A Great Trip Needs An Extraordinary Destination ...Hallo Bay? ABSOLUTELY

Saturday, April 5, 2014

Bear Facts

  1. A newly born Kodiak brown bear can weigh less than one pound. As it grows up, its weight may increase as much as 1,000 times. If human babies grew this much, as adults they would weigh over 6,000 lbs.
  2. Polar bears have the largest home ranges of any bear. One polar bear can hunt and live in an area as big as Maine.
  3. Stone-age hunters worshipped and hunted bears at the same time. To show their respect, they sang and danced and prayed that the bear would forgive them for killing it.
  4. In Asia, bear cubs are often taken from their mothers at an early age to be trained as dancing bears. The ability of bears to stand up on their hind feet makes it possible for them to shuffle in a way that looks somewhat like dancing.
  5. People in Asian cultures have traditionally used bear organs and secretions for medicinal purposes.
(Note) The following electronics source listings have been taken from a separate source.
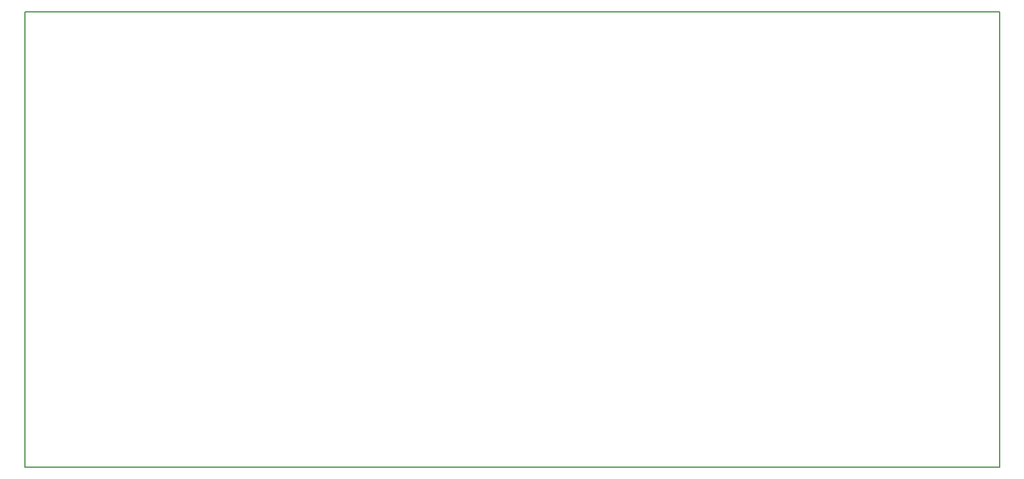
<source format=gbr>
G04 #@! TF.FileFunction,Profile,NP*
%FSLAX46Y46*%
G04 Gerber Fmt 4.6, Leading zero omitted, Abs format (unit mm)*
G04 Created by KiCad (PCBNEW 4.0.2-2.fc24-product) date Fri 09 Sep 2016 11:29:58 AEST*
%MOMM*%
G01*
G04 APERTURE LIST*
%ADD10C,0.100000*%
%ADD11C,0.150000*%
G04 APERTURE END LIST*
D10*
D11*
X88000000Y-100000000D02*
X88000000Y-35000000D01*
X227000000Y-100000000D02*
X88000000Y-100000000D01*
X227000000Y-35000000D02*
X227000000Y-100000000D01*
X88000000Y-35000000D02*
X227000000Y-35000000D01*
M02*

</source>
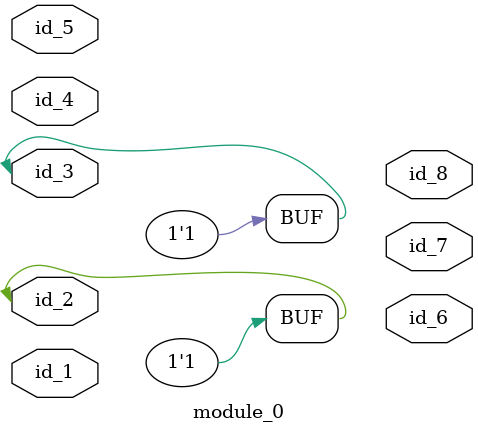
<source format=v>
`default_nettype wire
module module_0 (
    id_1,
    id_2,
    id_3,
    id_4,
    id_5,
    id_6,
    id_7,
    id_8
);
  output id_8;
  output id_7;
  output id_6;
  inout id_5;
  input id_4;
  inout id_3;
  inout id_2;
  inout id_1;
  assign id_3 = 1;
  assign id_2 = 1;
endmodule

</source>
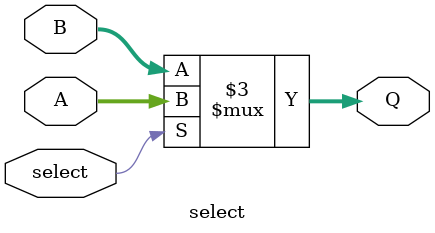
<source format=v>
module select(input [3:0] A,
              input [3:0] B,
				  input select,
				  output reg[3:0] Q);
always@(A,B,select)
begin
	if(select) Q = A;
	else Q = B;
end
endmodule

</source>
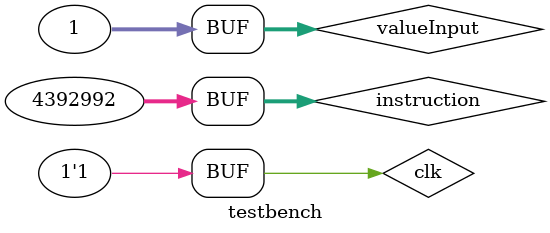
<source format=v>
`timescale 1ns/1ns
module testbench ();
reg clk;
reg [31:0]instruction;
reg [31:0] valueInput;
  reg flag1,flag2;
 
  reg [4:0] index;
  wire [4:0] RsD,RtD,RdD;
  wire [31:0] data1,data2,data2_temp,signImmD,PCbranchD;
  wire [31:0] PCReg;
  wire [3:0] ALUControlD;
  wire [1:0] ALUOp;
  wire hazardDetected,PCSrcD,equalD;
  wire [31:0] valueOutput;
   initial begin
        $dumpfile("testbench.vcd");
        $dumpvars(0,testbench);
        clk                  = 1;
        repeat(5000) #50 clk = ~clk;
    end
    assign instruction=32'b00000000010000110000100000100000;
    assign valueInput=32'd1;
    instructionDecode instructionDecode (clk,
                         instruction,
                         data1,
                         data2,
                         RsD,
                         RtD,
                         RdD,
                         PCbranchD,
                         hazardDetected,
                         PCSrcD,
                         equalD);
endmodule
</source>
One author notes that there “are fewer than one million bears on Earth and more than one billion potential consumers of bear parts as medicine.”
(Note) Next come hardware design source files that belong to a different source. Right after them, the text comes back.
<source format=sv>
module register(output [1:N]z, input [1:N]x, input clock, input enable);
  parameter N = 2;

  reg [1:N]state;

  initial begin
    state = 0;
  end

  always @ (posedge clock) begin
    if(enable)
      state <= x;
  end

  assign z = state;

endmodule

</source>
  6. In Asia in the early 1990s, bear gallbladders would sell from $1 to $210 a gram. A gallbladder of an Asiatic black bear killed in South Korea sold at a public auction for $64,000. On a price-per-gram basis, bear gallbladders often cost more than gold.
  7. Currently, approximately 8,000 bears are kept on “bear farms” in China. They are bred and kept in captivity so that bile from the gallbladders can be extracted for medicinal use. The bile is removed from the live animal through a catheter surgically implanted into the gallbladder.
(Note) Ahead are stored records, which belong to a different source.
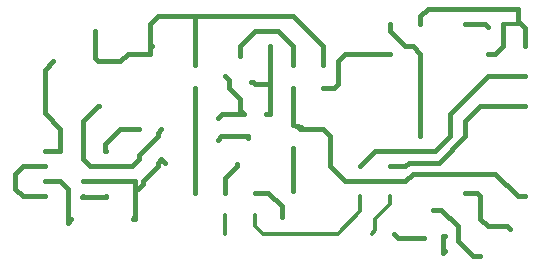
<source format=gbr>
G04 EAGLE Gerber RS-274X export*
G75*
%MOMM*%
%FSLAX34Y34*%
%LPD*%
%INTop Copper*%
%IPPOS*%
%AMOC8*
5,1,8,0,0,1.08239X$1,22.5*%
G01*
%ADD10C,0.406400*%
%ADD11C,0.304800*%


D10*
X44450Y88900D02*
X62900Y88900D01*
X44450Y88900D02*
X38100Y82550D01*
X38100Y69850D01*
X44450Y63500D01*
X62900Y63500D01*
X241300Y66650D02*
X252438Y66650D01*
X263525Y55563D01*
X263525Y46175D01*
X263550Y46150D01*
X215900Y66650D02*
X215900Y79375D01*
X225450Y88925D02*
X225450Y90600D01*
X225450Y88925D02*
X215900Y79375D01*
X142400Y69850D02*
X139700Y69850D01*
X161900Y95250D02*
X165100Y92050D01*
X114900Y76200D02*
X95250Y76200D01*
X158750Y88900D02*
X158750Y92100D01*
X161900Y95250D01*
X139700Y69850D02*
X139700Y46750D01*
X137400Y44450D01*
X139700Y69850D02*
X139700Y76200D01*
X114900Y76200D01*
X146050Y76200D02*
X158750Y88900D01*
X146050Y76200D02*
X146050Y73500D01*
X142400Y69850D01*
X139192Y44450D02*
X137400Y44450D01*
X138684Y43942D02*
X139192Y44450D01*
D11*
X215900Y47650D02*
X215900Y31750D01*
X330200Y50800D02*
X330200Y63500D01*
X330200Y50800D02*
X311150Y31750D01*
X247650Y31750D01*
X241300Y38100D01*
X241300Y47650D01*
D10*
X298450Y155600D02*
X308000Y155600D01*
X311150Y158750D01*
X311150Y177800D01*
X317500Y184150D01*
X355600Y184150D01*
X435610Y209550D02*
X438150Y207010D01*
X435610Y209550D02*
X419100Y209550D01*
X419100Y127000D02*
X419100Y114300D01*
X419100Y127000D02*
X431800Y139700D01*
X469900Y139700D01*
X368300Y88900D02*
X355600Y88900D01*
X368300Y88900D02*
X371475Y92075D01*
X396875Y92075D01*
X419100Y114300D01*
X342900Y101600D02*
X330200Y88900D01*
X342900Y101600D02*
X393700Y101600D01*
X406400Y114300D01*
X406400Y133350D01*
X438150Y165100D01*
X469900Y165100D01*
X273050Y155600D02*
X273050Y123800D01*
X279756Y121920D01*
X304800Y88900D02*
X317500Y76200D01*
X304800Y88900D02*
X304800Y114300D01*
X463550Y63500D02*
X469900Y63500D01*
X463550Y63500D02*
X444500Y82550D01*
D11*
X279400Y120650D02*
X273050Y123800D01*
D10*
X279400Y120650D02*
X298450Y120650D01*
X304800Y114300D01*
X374650Y82550D02*
X444500Y82550D01*
X374650Y82550D02*
X368300Y76200D01*
X317500Y76200D01*
X431800Y50750D02*
X431800Y44450D01*
X438150Y38100D01*
X454500Y38100D01*
X457200Y35400D01*
X431800Y50750D02*
X431800Y63500D01*
X428625Y66675D02*
X419100Y66675D01*
X428625Y66675D02*
X431800Y63500D01*
X273050Y68150D02*
X273050Y104800D01*
X273050Y174600D02*
X273050Y190500D01*
X260350Y203200D01*
X241300Y203200D01*
X228600Y190500D01*
X228600Y182450D01*
X234950Y114300D02*
X234950Y112600D01*
X234950Y114300D02*
X212700Y114300D01*
X209550Y111150D01*
X219100Y161900D02*
X215900Y165100D01*
X212750Y133350D02*
X231800Y133350D01*
X212750Y133350D02*
X209550Y130150D01*
X219100Y155550D02*
X219100Y160450D01*
X219100Y155550D02*
X228600Y146050D01*
X228600Y136550D01*
X231800Y133350D01*
X219100Y160450D02*
X219100Y161900D01*
D11*
X355600Y63500D02*
X355600Y57150D01*
X342900Y44450D01*
X342900Y34900D01*
X339750Y31750D01*
D10*
X142900Y120650D02*
X127000Y120650D01*
X114300Y107950D01*
X114300Y102200D01*
X114900Y101600D01*
X101600Y88900D02*
X136550Y88900D01*
X142900Y95250D01*
X142900Y98450D01*
X158750Y114300D01*
X158750Y117500D01*
X161900Y120650D01*
X101600Y88900D02*
X95250Y95250D01*
X107950Y139700D02*
X108900Y139700D01*
X107950Y139700D02*
X95250Y127000D01*
X95250Y95250D01*
X114900Y63500D02*
X114646Y63246D01*
X94996Y63246D01*
X190500Y66650D02*
X190500Y88900D01*
X190500Y155600D01*
X95250Y63500D02*
X94996Y63246D01*
X62900Y133700D02*
X62900Y170800D01*
X69900Y177800D01*
X76200Y101600D02*
X62900Y101600D01*
X76200Y101600D02*
X76200Y120400D01*
X62900Y133700D01*
X62900Y76200D02*
X76200Y76200D01*
X82550Y69850D01*
X82550Y40800D01*
X85250Y44450D01*
X105250Y180450D02*
X105250Y203200D01*
X105250Y180450D02*
X107900Y177800D01*
X152400Y189450D02*
X153958Y191008D01*
X190500Y190500D02*
X190500Y174600D01*
X298450Y174600D02*
X298450Y190500D01*
X273050Y215900D01*
X190500Y215900D02*
X158750Y215900D01*
X190500Y215900D02*
X273050Y215900D01*
X158750Y215900D02*
X152400Y209550D01*
X190500Y215900D02*
X190500Y190500D01*
X152400Y189450D02*
X152400Y209550D01*
X127000Y177800D02*
X107900Y177800D01*
X127000Y177800D02*
X133350Y184150D01*
X152400Y184150D01*
X152400Y189450D01*
X250800Y133350D02*
X254000Y133350D01*
X254000Y158750D01*
X239600Y160450D02*
X238100Y160450D01*
X239600Y160450D02*
X241300Y158750D01*
X254000Y158750D01*
X254000Y190500D01*
X381000Y209550D02*
X381000Y215900D01*
X387350Y222250D01*
X463550Y222250D01*
X463550Y212090D01*
X466090Y209550D01*
X469900Y205740D02*
X469900Y190500D01*
X469900Y205740D02*
X466090Y209550D01*
X384175Y28575D02*
X384200Y28550D01*
X384175Y28575D02*
X361925Y28575D01*
X358750Y31750D01*
X392112Y52276D02*
X398574Y52276D01*
X412750Y38100D01*
X412750Y25400D01*
X425450Y12700D01*
X431750Y12700D01*
X431800Y12750D01*
X355600Y203200D02*
X355600Y209550D01*
X381000Y184150D02*
X381000Y114300D01*
X381000Y184150D02*
X374650Y190500D01*
X368300Y190500D01*
X355600Y203200D01*
X401613Y17438D02*
X400050Y15875D01*
X400050Y30276D02*
X401612Y30276D01*
X400050Y30276D02*
X400050Y15875D01*
X438150Y184150D02*
X444500Y184150D01*
X450850Y190500D01*
X450850Y209550D01*
D11*
X463550Y209550D01*
M02*

</source>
  8. All bears are good swimmers, but the polar bear is the most efficient swimmer. It can swim up to 4-6 mph (6-10 km/hr) for 100 miles (161 km). One polar bear swam 200 miles without stopping. Polar bears can also swim very well under water.
  9. The only species of bear that does not move its ears to pick up sound is the giant panda.
  10. The Asiatic black bear has the largest ears of any species of bears.